Standing in a common area of the Casa del Migrante shelter in the Mexican border city of Tijuana, Maria taps her phone screen but can’t get the app she is using to work.
Maria and her family fled their native Haiti to Venezuela years ago. But recent Venezuelan economic and political instability forced them to leave that country, too, and she said they are now hoping to apply for asylum in the United States.
But she and her husband and daughter have tried every day for the last month to get a US immigration appointment through the country’s new CBP One app — to no avail.
And without a CBP One appointment, the family faces steep consequences should they try to cross the border irregularly, including being deported back to Haiti and barred from entering the US for up to five years.
Maria, who did not want her last name published because she feared it would affect her immigration case, says she doesn’t want to risk it. She is willing to wait in Mexico for as long as it takes.
“Cross the border illegally?
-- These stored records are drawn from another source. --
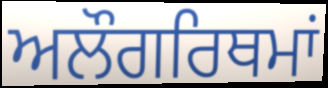
ਅਲੌਗਰਿਥਮਾਂ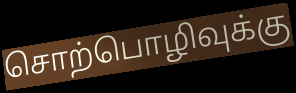
சொற்பொழிவுக்குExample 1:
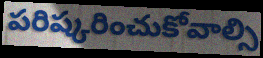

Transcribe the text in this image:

పరిష్కరించుకోవాల్సి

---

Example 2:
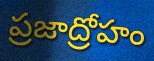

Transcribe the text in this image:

ప్రజాద్రోహం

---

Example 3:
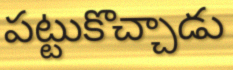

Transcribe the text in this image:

పట్టుకొచ్చాడు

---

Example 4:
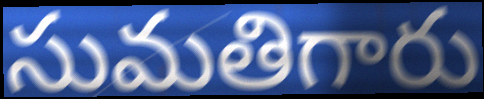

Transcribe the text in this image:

సుమతిగారు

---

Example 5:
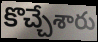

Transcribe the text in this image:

కొచ్చేశారు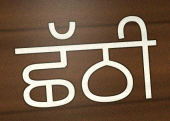
ਛੱਠੀ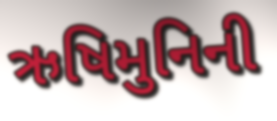
ઋષિમુનિનીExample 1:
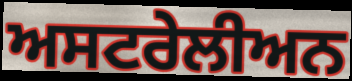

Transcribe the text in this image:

ਅਸਟਰੇਲੀਅਨ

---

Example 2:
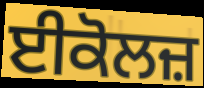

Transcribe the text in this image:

ਈਕੋਲਜ਼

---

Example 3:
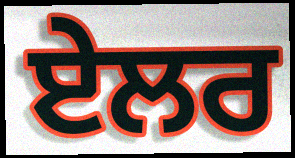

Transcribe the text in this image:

ਏਲਰ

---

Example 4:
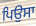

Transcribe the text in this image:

ਪਿਉਸਾ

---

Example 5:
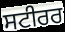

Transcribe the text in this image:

ਸਟੀਰਰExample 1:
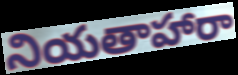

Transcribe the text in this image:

నియతాహారా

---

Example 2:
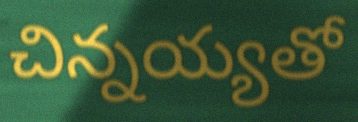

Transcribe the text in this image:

చిన్నయ్యతో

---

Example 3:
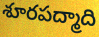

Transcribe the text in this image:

శూరపద్మాది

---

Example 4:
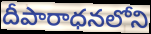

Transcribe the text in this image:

దీపారాధనలోని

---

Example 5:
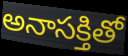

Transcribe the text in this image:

అనాసక్తితో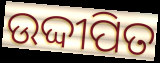
ଉଦ୍ଦୀପିତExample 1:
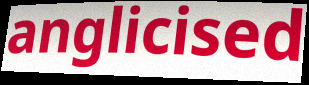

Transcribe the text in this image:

anglicised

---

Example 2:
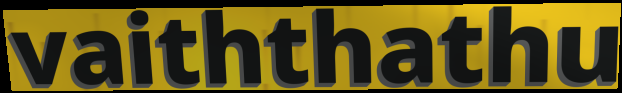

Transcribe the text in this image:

vaiththathu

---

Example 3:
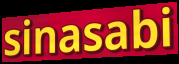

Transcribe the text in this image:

sinasabi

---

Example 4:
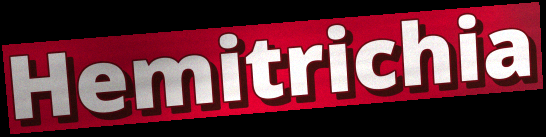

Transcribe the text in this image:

Hemitrichia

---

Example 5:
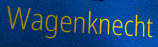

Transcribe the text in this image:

WagenknechtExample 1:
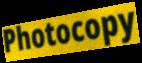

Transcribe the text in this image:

Photocopy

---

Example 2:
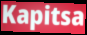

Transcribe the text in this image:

Kapitsa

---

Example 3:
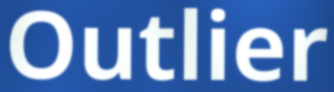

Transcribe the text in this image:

Outlier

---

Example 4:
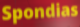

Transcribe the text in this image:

Spondias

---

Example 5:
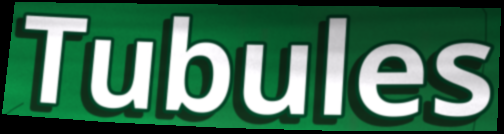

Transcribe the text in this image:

TubulesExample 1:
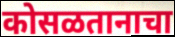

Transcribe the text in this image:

कोसळतानाचा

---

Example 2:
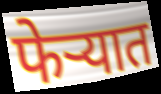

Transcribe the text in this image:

फेऱ्यात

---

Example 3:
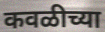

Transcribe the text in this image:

कवळीच्या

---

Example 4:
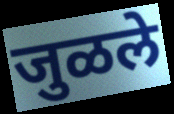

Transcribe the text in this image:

जुळले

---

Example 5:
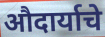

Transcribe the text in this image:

औदार्याचे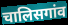
चालिसगांव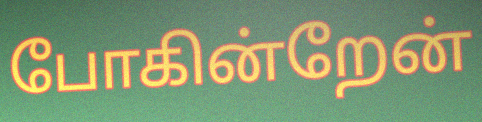
போகின்றேன்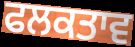
ਫਲਕਤਾਵ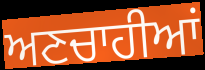
ਅਣਚਾਹੀਆਂ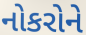
નોકરોને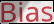
Bias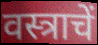
वस्त्राचें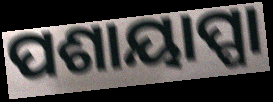
ପଶାୟାପ୍ପା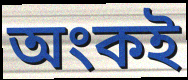
অংকই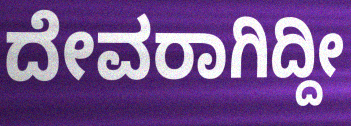
ದೇವರಾಗಿದ್ದೀ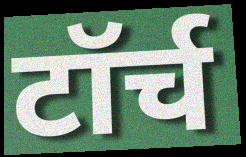
टॉर्च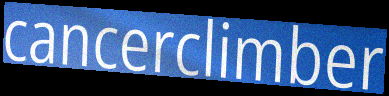
cancerclimber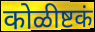
कोळीष्टकंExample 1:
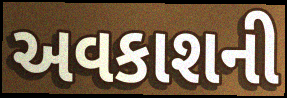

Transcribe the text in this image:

અવકાશની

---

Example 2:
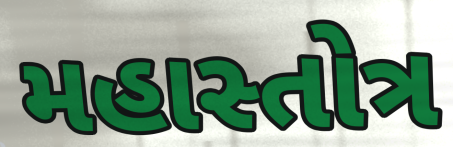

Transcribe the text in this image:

મહાસ્તોત્ર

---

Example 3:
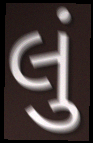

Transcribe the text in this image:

લું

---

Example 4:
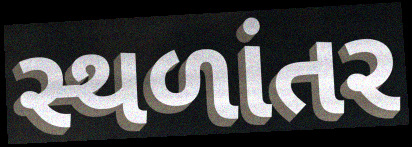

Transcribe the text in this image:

સ્થળાંતર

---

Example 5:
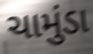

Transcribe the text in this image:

ચામુંડાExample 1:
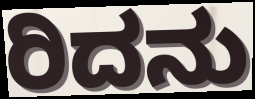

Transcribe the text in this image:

ರಿದನು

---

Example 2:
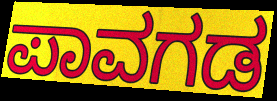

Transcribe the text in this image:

ಪಾವಗಡ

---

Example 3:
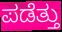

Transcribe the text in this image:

ಪಡೆತ್ತು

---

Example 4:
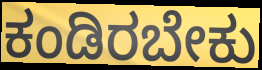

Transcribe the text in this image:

ಕಂಡಿರಬೇಕು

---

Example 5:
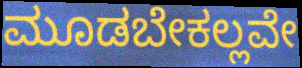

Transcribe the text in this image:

ಮೂಡಬೇಕಲ್ಲವೇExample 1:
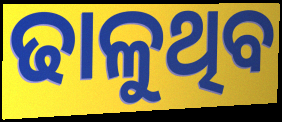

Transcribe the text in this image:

ଢାଳୁଥିବ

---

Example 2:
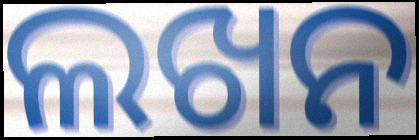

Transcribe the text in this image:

ଲଖନ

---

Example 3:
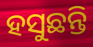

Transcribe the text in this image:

ହସୁଛନ୍ତି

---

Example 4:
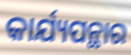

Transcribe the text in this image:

କାର୍ଯ୍ୟପନ୍ଥାର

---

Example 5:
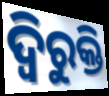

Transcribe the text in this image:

ଦ୍ୱିରୁକ୍ତି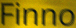
FinnoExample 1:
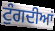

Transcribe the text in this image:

ਟੁੰਗਦੀਆਂ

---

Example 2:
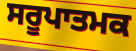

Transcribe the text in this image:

ਸਰੂਪਾਤਮਕ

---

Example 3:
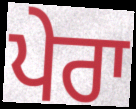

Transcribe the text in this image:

ਪੇਰਾ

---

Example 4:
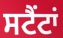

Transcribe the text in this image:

ਸਟੈਂਟਾਂ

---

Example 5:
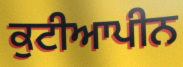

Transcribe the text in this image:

ਕੁਟੀਆਪੀਨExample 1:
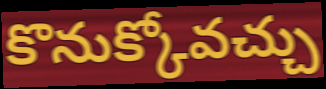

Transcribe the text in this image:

కొనుక్కోవచ్చు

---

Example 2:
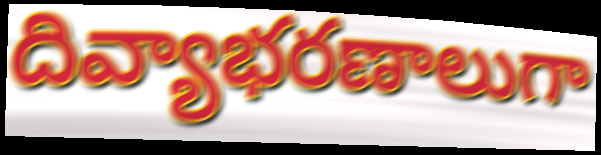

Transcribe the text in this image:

దివ్యాభరణాలుగా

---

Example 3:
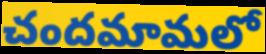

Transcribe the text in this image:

చందమామలో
No,” she tells Al Jazeera in Spanish. “If we enter the US illegally, we will be deported.”
US policies
The CBP One app was launched in October 2020. Earlier this year, the administration of US President Joe Biden announced it would transition the process of scheduling immigration appointments to the platform, in order to create a “safe, orderly and humane border processing” system amid an influx of arrivals.
The application’s use has become more important as a pandemic-era US policy known as Title 42 ended just before midnight on May 11, ushering in new rules that the administration says aim to encourage people to take “legal pathways” to immigration while punishing those who do not.